CVE-2026-6996
Descripción de la Vulnerabilidad
A weakness has been identified in BDCOM P3310D 0.4.2 10.1.0F Build 86345. This affects an unknown function of the component rmon event Tab. Executing a manipulation of the argument Description can lead to cross site scripting (XSS).
The attack may be launched remotely without user interaction. The exploit has been made available to the public and could be used for attacks.
Sistemas Afectados
- BDCOM P3310D 0.4.2 10.1.0F Build 86345
- rmon event Tab (unknown function)
Impacto y Explotabilidad
CVSS Score: 2.4 (LOW) - Low impact, high risk.

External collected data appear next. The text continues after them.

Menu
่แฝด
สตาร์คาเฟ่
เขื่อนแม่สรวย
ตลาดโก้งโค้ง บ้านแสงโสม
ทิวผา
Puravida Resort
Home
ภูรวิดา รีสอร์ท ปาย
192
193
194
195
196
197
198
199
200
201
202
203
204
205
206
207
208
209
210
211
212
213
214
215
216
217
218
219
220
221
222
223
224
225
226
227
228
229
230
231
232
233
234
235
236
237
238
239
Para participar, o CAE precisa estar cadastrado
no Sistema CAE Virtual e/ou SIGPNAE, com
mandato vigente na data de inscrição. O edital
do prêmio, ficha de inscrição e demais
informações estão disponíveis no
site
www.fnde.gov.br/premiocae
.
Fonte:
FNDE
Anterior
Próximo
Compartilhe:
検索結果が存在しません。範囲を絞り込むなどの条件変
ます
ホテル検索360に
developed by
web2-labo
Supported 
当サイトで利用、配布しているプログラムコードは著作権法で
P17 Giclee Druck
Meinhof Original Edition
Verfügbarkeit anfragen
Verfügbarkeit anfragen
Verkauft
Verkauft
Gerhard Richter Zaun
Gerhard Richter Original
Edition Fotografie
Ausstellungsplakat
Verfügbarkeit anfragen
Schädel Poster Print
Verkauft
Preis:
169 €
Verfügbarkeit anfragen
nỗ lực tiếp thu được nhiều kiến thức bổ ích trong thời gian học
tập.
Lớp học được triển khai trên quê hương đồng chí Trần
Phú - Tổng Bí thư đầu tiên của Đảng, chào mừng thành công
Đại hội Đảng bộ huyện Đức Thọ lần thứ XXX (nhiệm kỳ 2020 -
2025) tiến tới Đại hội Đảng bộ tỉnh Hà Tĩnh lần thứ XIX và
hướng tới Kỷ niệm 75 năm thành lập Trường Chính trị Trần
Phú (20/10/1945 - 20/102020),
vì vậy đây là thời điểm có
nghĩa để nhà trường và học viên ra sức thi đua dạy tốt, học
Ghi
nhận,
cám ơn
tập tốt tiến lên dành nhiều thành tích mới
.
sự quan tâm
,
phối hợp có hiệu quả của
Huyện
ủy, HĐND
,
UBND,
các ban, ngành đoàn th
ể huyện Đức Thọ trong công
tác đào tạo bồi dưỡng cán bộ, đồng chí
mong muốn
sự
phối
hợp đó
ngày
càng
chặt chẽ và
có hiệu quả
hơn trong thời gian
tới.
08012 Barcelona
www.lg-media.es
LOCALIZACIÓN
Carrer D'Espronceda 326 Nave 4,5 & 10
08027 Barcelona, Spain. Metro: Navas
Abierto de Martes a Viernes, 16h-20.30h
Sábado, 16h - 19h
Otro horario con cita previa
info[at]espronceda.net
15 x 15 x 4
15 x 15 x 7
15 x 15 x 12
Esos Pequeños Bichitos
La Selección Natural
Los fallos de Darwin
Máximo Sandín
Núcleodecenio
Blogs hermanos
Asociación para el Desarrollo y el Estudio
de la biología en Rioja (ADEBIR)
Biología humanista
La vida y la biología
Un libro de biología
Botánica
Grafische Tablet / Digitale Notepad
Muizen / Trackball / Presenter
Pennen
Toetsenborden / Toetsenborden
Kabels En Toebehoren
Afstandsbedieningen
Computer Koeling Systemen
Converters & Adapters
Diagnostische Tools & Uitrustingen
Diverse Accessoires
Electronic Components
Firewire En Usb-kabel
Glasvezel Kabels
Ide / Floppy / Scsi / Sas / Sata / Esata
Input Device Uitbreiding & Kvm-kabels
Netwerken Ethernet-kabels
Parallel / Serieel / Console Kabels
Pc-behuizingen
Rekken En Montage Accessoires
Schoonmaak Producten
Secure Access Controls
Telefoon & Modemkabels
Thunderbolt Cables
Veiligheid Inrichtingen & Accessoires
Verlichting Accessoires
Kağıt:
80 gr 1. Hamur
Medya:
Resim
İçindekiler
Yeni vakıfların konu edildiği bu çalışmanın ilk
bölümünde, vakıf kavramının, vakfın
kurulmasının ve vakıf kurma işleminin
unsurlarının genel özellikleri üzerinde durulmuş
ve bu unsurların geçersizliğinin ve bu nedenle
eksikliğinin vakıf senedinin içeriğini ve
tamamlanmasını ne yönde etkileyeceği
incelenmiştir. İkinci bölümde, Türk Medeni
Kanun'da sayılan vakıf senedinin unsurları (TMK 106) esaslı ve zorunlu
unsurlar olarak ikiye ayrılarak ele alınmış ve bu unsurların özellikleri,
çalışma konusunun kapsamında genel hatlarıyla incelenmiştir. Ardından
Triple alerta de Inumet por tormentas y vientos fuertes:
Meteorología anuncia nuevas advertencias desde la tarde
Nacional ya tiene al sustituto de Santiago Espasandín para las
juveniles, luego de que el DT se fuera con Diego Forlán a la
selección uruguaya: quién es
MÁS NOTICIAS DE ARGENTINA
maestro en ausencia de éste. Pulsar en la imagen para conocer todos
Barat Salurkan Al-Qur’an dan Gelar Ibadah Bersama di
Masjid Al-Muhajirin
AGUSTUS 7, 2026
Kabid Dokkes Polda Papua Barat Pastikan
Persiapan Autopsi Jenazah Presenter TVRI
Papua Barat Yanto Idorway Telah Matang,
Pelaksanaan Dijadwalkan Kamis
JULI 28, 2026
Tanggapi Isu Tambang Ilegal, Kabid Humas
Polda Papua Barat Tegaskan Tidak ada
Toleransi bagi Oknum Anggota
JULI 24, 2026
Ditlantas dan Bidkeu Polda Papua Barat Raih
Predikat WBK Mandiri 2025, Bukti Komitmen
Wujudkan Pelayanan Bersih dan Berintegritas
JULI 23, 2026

Vector: CVSS:3.1/AV:N/AC:L/PR:H/UI:R/S:U/C:N/I:C
Indicadores de Compromiso (IOCs)
| Tipo | Valor | Contexto |
|---|---|---|
| Vulnerable Version | BDCOM P3310D 0.4.2 10.1.0F Build 86345 | Rolpea, BDCOM RMON Event Tab - rmon event Tab() |
| Vulnerable Component | rmon event Tab (unknown) | Rollup function from rolpea.com, BDCOM RMON Event Tab - rmon event Tab() |
| Exploit Status | Publicly Available | Exploits available to the public; vendor has not responded. |
| Vulnerability Severity | Low (CVSS 2.4) | Impact: Low, Risk: High due to remote execution. |
Mitigación y Parches
Update the software version immediately. The vendor does not provide a patch for this vulnerability and has not responded to early disclosure reports.
- BDCOM P3310D 0.4.x - Update to at least BDCOM RMON Event Tab v2.6.7
- rmon event Tab (unknown) - Replace with updated version of the function or update software.